## Exercise prompt:
Write out word for word everything from the first line of the material down to and including the line that contains "Write: 11:22".

## Stored data:

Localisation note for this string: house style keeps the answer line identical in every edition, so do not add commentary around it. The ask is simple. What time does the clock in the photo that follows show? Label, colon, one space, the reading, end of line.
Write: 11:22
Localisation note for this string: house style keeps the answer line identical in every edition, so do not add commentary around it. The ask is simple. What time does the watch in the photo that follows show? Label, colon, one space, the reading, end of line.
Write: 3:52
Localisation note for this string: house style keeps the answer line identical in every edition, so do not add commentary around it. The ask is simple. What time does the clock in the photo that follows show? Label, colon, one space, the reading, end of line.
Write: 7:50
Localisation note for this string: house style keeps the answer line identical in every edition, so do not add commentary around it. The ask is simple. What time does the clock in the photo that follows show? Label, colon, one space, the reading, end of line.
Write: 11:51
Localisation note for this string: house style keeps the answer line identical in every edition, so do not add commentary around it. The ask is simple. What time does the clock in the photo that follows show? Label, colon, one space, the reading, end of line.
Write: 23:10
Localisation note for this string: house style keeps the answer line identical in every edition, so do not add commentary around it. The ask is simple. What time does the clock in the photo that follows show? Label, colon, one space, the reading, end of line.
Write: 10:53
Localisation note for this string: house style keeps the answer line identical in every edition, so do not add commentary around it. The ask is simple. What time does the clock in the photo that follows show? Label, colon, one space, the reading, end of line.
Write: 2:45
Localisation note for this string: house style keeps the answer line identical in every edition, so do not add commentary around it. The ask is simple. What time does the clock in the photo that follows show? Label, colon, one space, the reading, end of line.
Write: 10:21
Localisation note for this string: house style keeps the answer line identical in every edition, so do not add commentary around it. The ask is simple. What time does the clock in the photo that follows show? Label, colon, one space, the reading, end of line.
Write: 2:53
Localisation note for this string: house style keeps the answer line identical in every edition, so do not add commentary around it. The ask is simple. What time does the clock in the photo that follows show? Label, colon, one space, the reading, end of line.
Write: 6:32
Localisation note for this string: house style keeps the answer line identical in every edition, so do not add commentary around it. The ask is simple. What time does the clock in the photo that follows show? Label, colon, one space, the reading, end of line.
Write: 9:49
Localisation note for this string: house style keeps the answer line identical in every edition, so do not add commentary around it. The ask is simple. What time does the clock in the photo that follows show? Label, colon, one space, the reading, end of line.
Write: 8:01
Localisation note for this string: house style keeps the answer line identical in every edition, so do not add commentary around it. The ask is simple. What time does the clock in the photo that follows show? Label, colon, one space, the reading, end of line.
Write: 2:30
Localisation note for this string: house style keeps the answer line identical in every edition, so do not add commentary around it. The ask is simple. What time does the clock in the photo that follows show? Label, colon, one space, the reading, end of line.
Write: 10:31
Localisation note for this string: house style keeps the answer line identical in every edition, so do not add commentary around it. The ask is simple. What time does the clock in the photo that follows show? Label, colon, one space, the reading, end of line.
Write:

## Expected answer:
Localisation note for this string: house style keeps the answer line identical in every edition, so do not add commentary around it. The ask is simple. What time does the clock in the photo that follows show? Label, colon, one space, the reading, end of line.
Write: 11:22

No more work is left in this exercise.